Was der Polizeimann nicht sagte: In Schweden wird von „Prostitution“ seit jenem Jahr 1999, in dem die Kunden der Prostituierten stattlich als Verbrecher gebrandmarkt wurden, nur noch dann gesprochen, wenn eine Frau auf der Straße von einem Freier angesprochen wird. Was außerhalb der Straße geschieht, sieht ja niemand – und was niemand sieht, interessiert in Schweden keinen Menschen.

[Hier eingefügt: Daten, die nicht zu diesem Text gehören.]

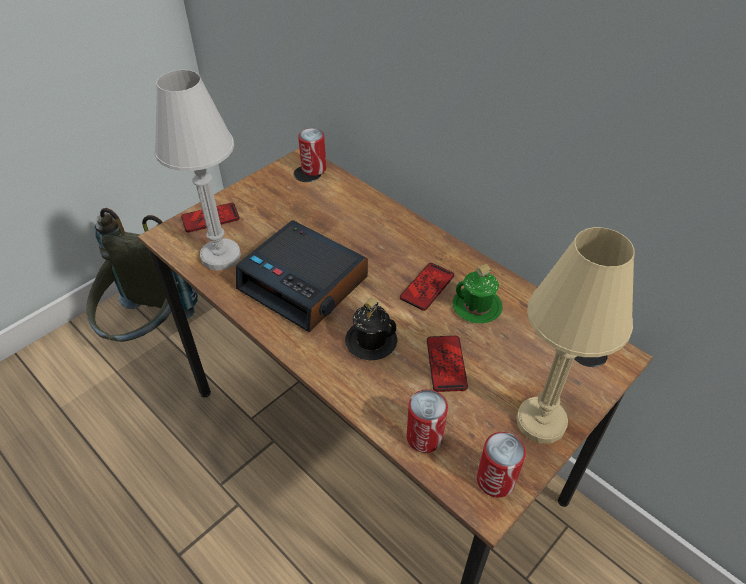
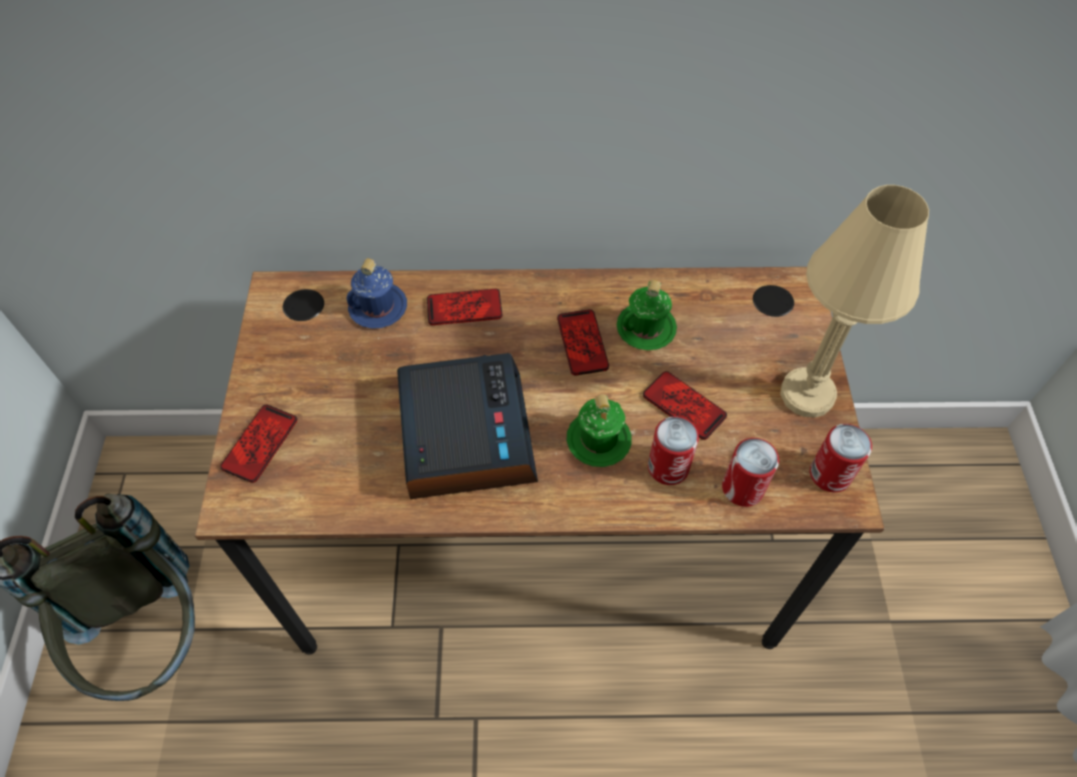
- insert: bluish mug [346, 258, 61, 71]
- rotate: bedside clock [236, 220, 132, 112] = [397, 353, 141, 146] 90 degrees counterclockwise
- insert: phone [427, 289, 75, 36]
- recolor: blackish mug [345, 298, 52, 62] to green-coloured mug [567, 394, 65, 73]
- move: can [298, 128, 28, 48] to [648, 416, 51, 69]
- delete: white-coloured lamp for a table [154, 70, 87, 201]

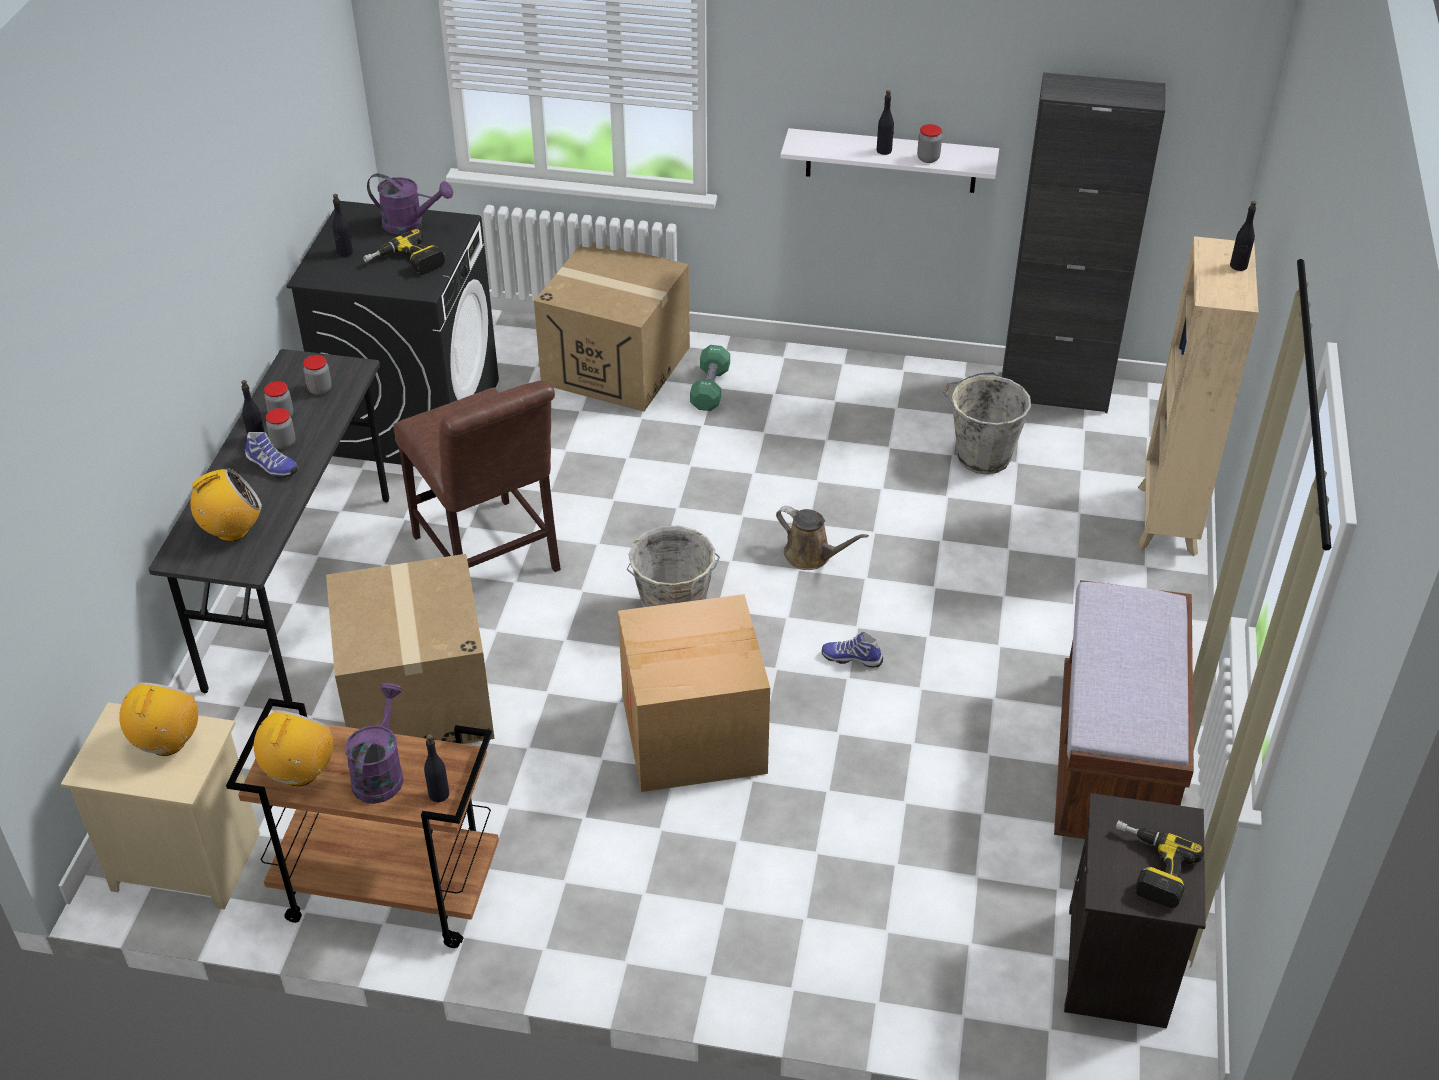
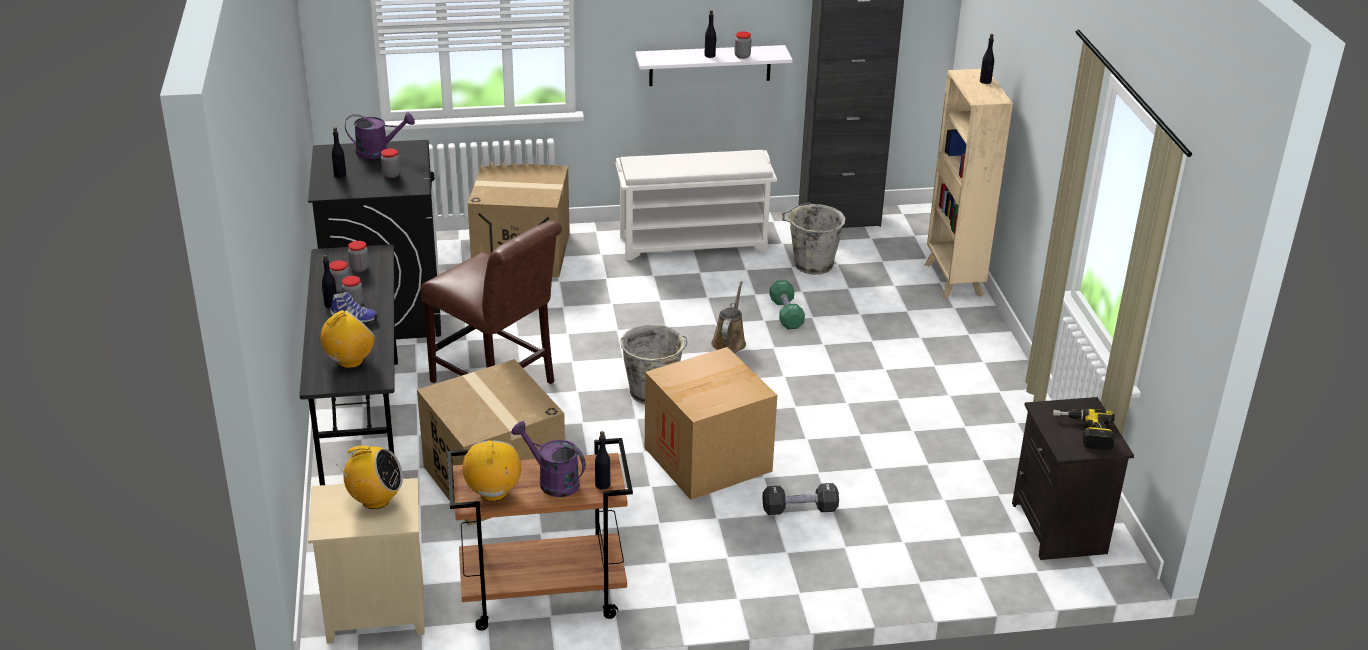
- rotate: radio set [119, 682, 79, 74] = [336, 445, 67, 64] 105 degrees clockwise
- replace: power drill [363, 229, 82, 46] to storage jar [381, 148, 19, 30]
- rotate: purple watering pot [345, 683, 59, 121] = [511, 421, 75, 76] 45 degrees counterclockwise
- insert: white-coloured shoe shelf [616, 150, 161, 111]
- rotate: brown-coloured watering pot [776, 506, 93, 64] = [711, 281, 35, 72] 90 degrees counterclockwise
- insert: blackish dumbbell [763, 483, 76, 32]
- move: green-coloured dumbbell [690, 345, 40, 66] to [770, 280, 35, 49]
- delete: item of footwear [822, 632, 61, 36]
- delete: brown-coloured bench [1054, 580, 140, 259]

Indessen – wenn man eben will, dass sich solche Nachrichten verbreiten, ist der SPIEGEL natürlich der ideale Multiplikator – so gut wie jeder Hurengegner hat dort inzwischen seine Zahlen abgeschrieben, die durch gar nichts belegt werden können außer durch die Aussagen jenes Polizeibeamten. Zitat aus einem
Bericht der deutschen Bundesregierung: „Das vorrangige Ziel der polizeilichen Maßnahmen (in Schweden) war die Beseitigung der Straßenprostitution. Dies geschah überwiegend mit den Mitteln des Ordnungsrechts und der Straßenverkehrsordnung.“
Um die Prostituierten von der Straße zu holen, wurde damals (1999) insgesamt die lächerliche Summe von 10 Millionen Kronen zur Verfügung gestellt – wer glaubt, dass damit auch nur ein Bruchteil der Huren in den drei schwedischen Hochburgen der Straßenprostitution (Stockholm, Göteborg, Malmö) umgeschult werden konnte, müsste eigentlich auch noch an den Weihnachtsmann glauben.
Was ist wirklich geschehen? Die Damen, die vor 1999 nicht auffällig waren, sind auch später nicht aufgefallen. Wo die Übergabe „Sex gegen Geld“ nicht offenkundig ist, gibt es weder Kläger noch Richter. Die Huren sind entweder abgewandert oder betreiben ihr Gewerbe nun ohne Geldübergabe auf so genannten „Verabredungen“ – dies können allenfalls noch verdeckte Ermittler feststellen.
Und der Bodensatz der schwedischen Männer? Der sucht das erotische Vergnügen mit Huren eben anderwärts. Nicht unbedingt in Norwegen und Finnland, wo Prostituierte auch nicht gerade sehr geschätzt sind, sondern in der Provinz oder gleich in den baltischen Ländern. Wer in Malmö wohnt, kann mit dem Zug über die Brücke fahren: In Kopenhagen haben feministische Extremisten weniger Chancen, die Regierung zu beeinflussen.